KOMMENTAR: Scheideweg
■ Die Grünen vor der letzten Gretchenfrage
Der Riesenrums, mit dem der realexistierende Sozialismus zusammengekracht ist, hat die Grünen überraschend und offen vor eine Alternative gestellt, die sich –jahrelang nur mühsam kaschiert – durch ihre über zehnjährige Geschichte zieht. Wie halten es die Grünen endgültig mit dem Sozialismus, jetzt, wo er für die nächsten 100 Jahre so gründlich blamiert ist, höchst fragwürdig ist, ob sie nach 100 Jahren überhaupt noch jemand für ihn interessiert.
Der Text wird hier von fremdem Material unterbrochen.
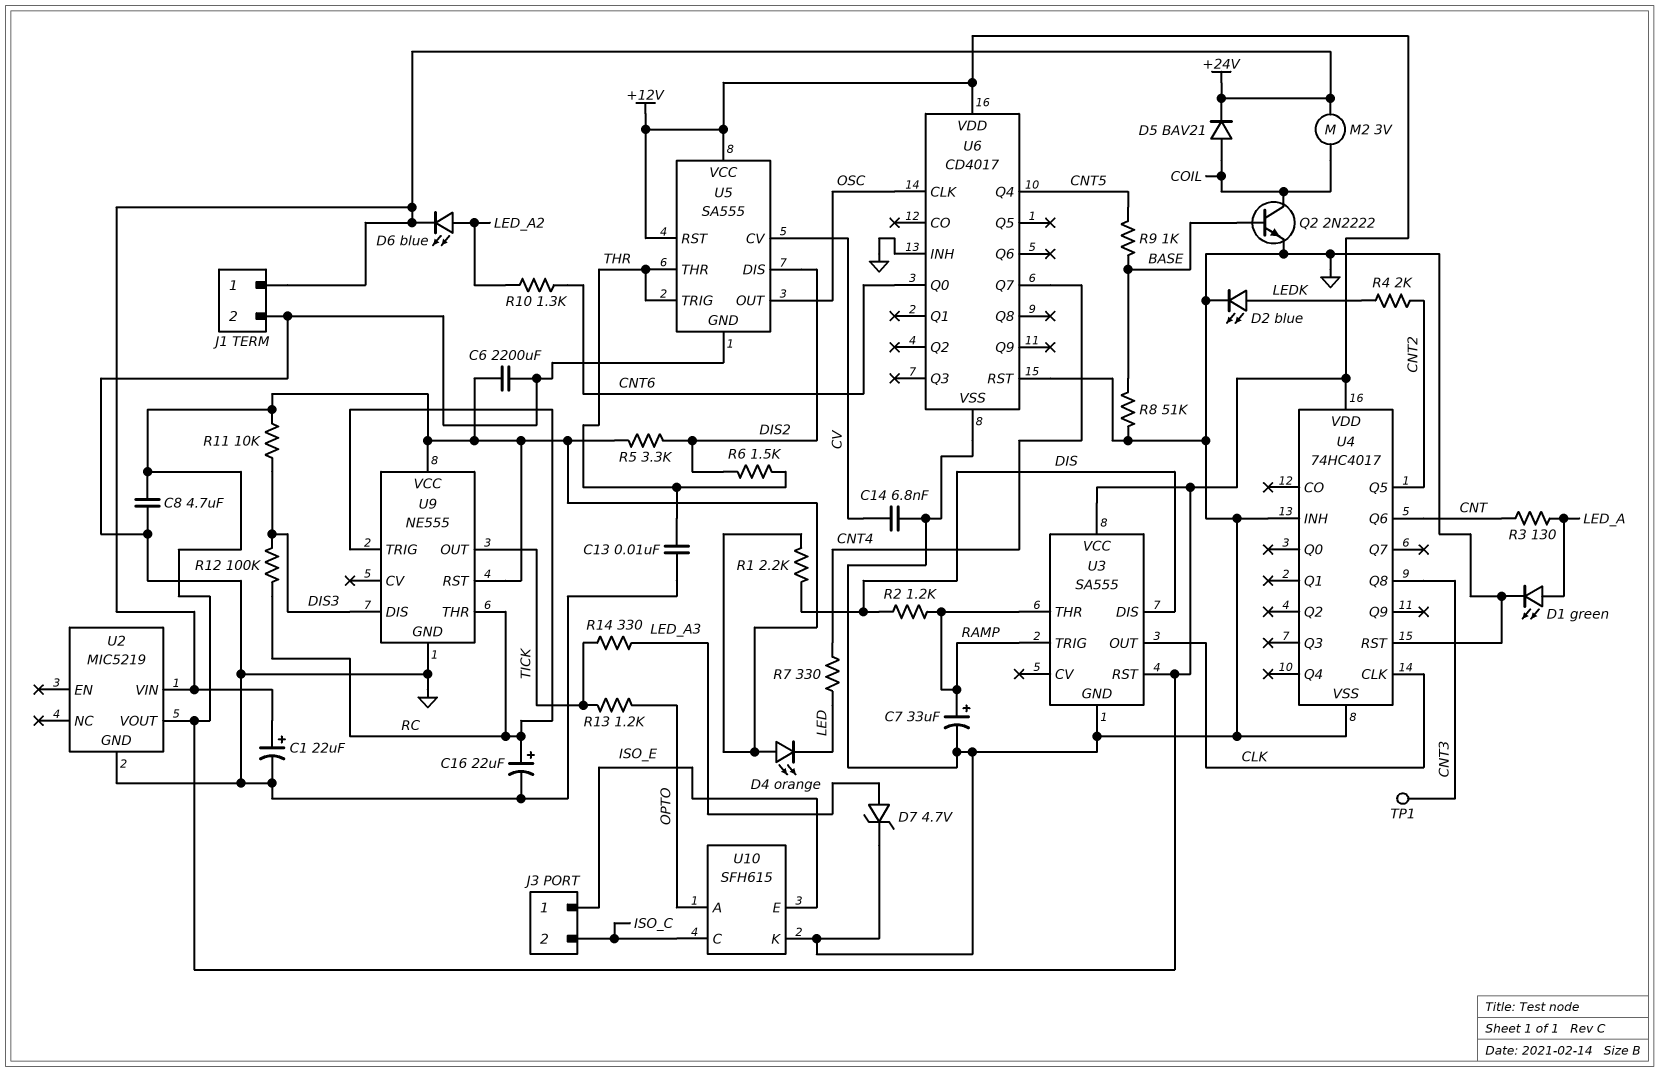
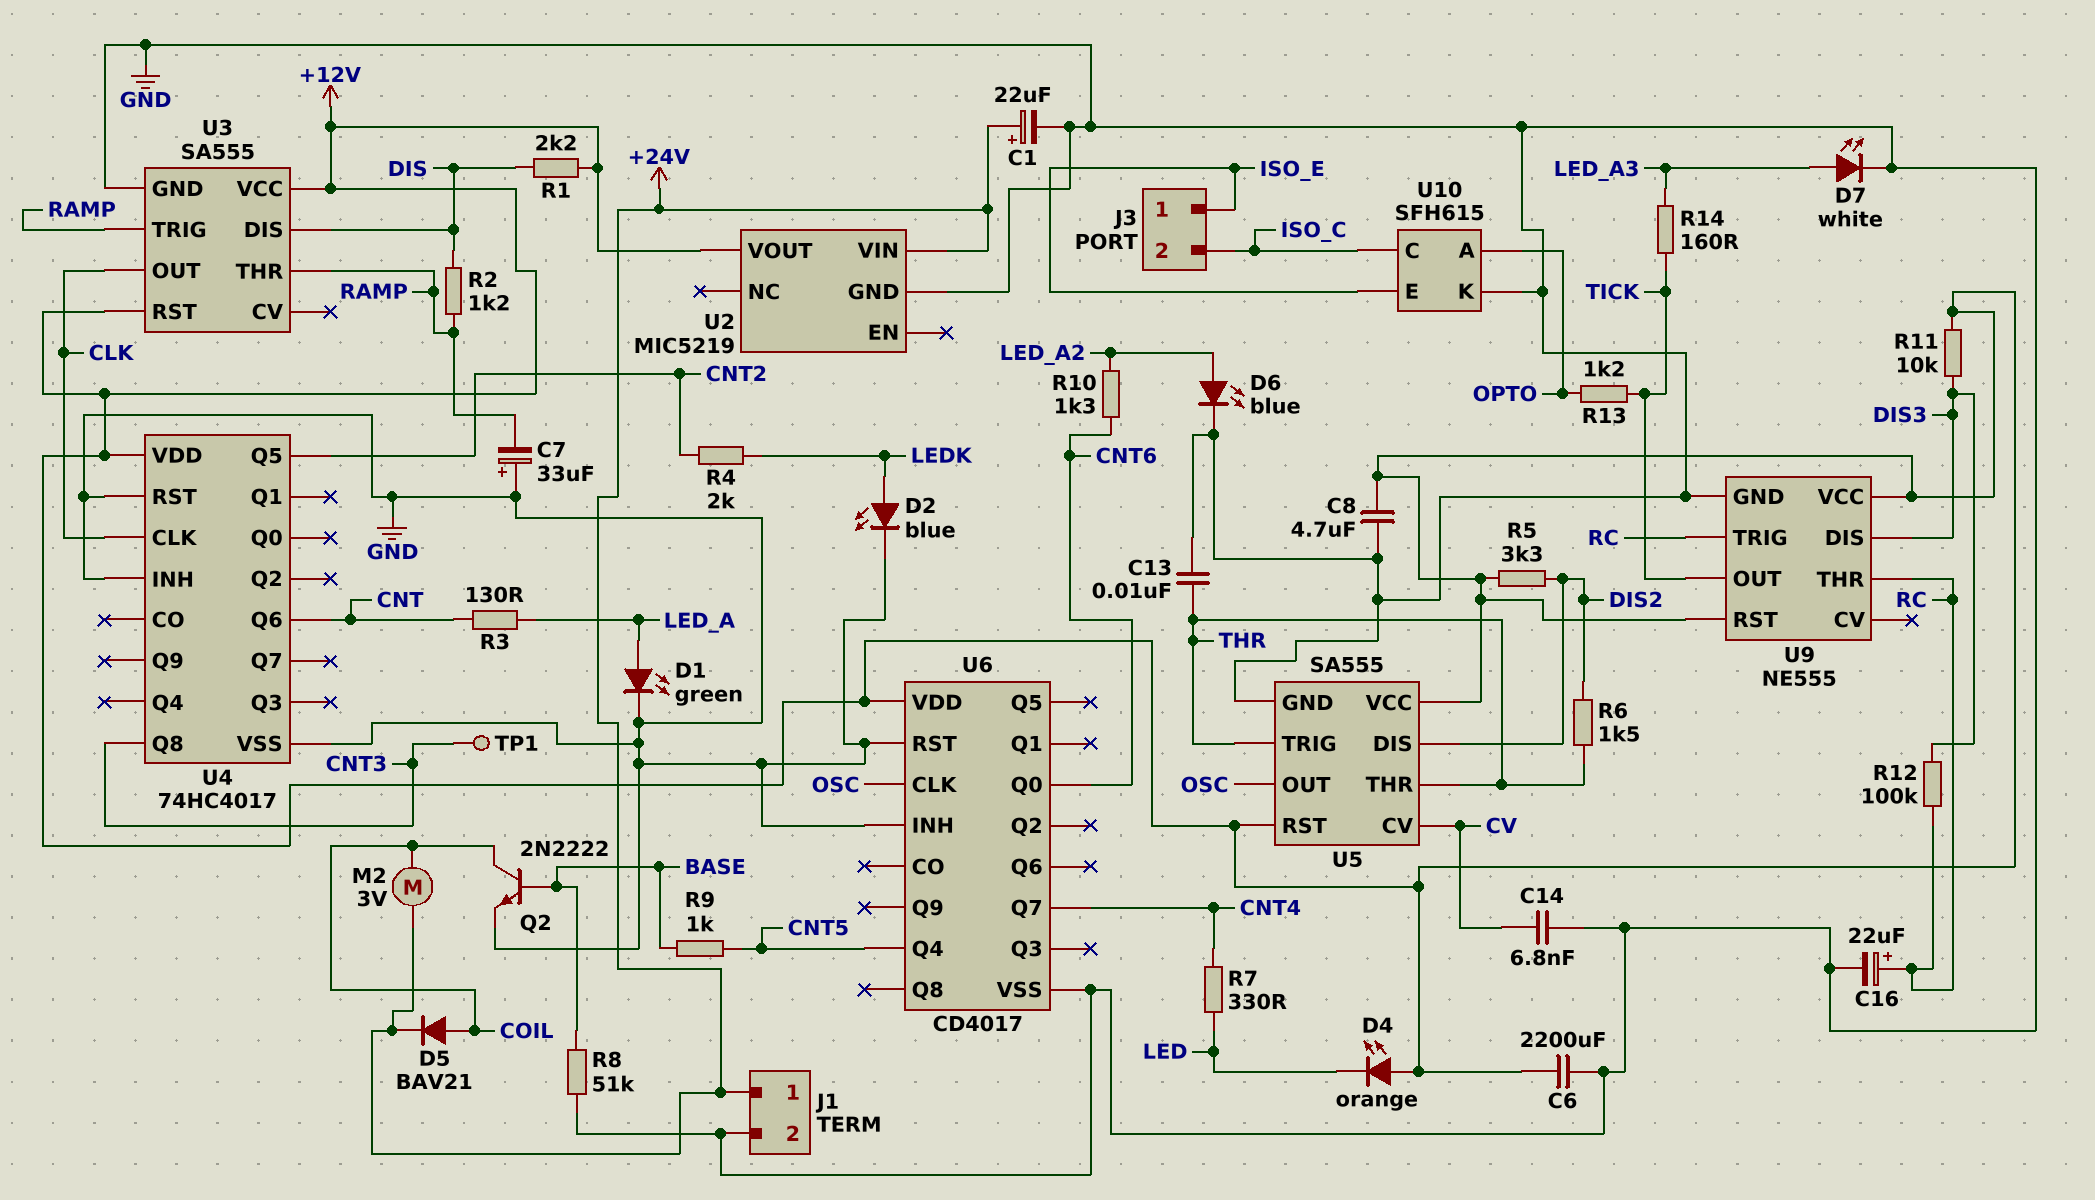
C7: 33uF (plus RAMP, minus GND) -> 33uF (plus GND, minus RAMP)
D6: LED blue (A LED_A2, K +24V) -> LED blue (A LED_A2, K GND)
D7: zener 4.7V (A LED_A3, K GND) -> LED white (A LED_A3, K GND)
R14: 330 (LED_A3, TICK) -> 160 (LED_A3, TICK)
Es wäre das Ende – und das höchst wünschenswerte Ende – der Grünen, wenn die ideologischen Trümmerhaufen des Sozialimus jetzt unter dem Wendemantel „Ökologie“ Unterschlupf fänden. Was sich mit dem Wechsel von der SED zur PDS vollzogen hat, ist keine politischer Aufbruch der Linken in der DDR sondern die Rettung der eignen Haut von – im schlimmsten Fall einem Haufen Stalinisten, im besten Fall einem Heer von Opportunisten und Karrieristen. Ihre (unfreiwilligen?) Rehabiltation, die Ehrenrettung von Menschenverachtung unter dem Etikett der Naturachtung, ließe nur noch jene demokratischen Verhaltensmöglichkeiten zu, die bislang Rechten vorbehalten waren: Widerstand und erklärende Psychopathologie.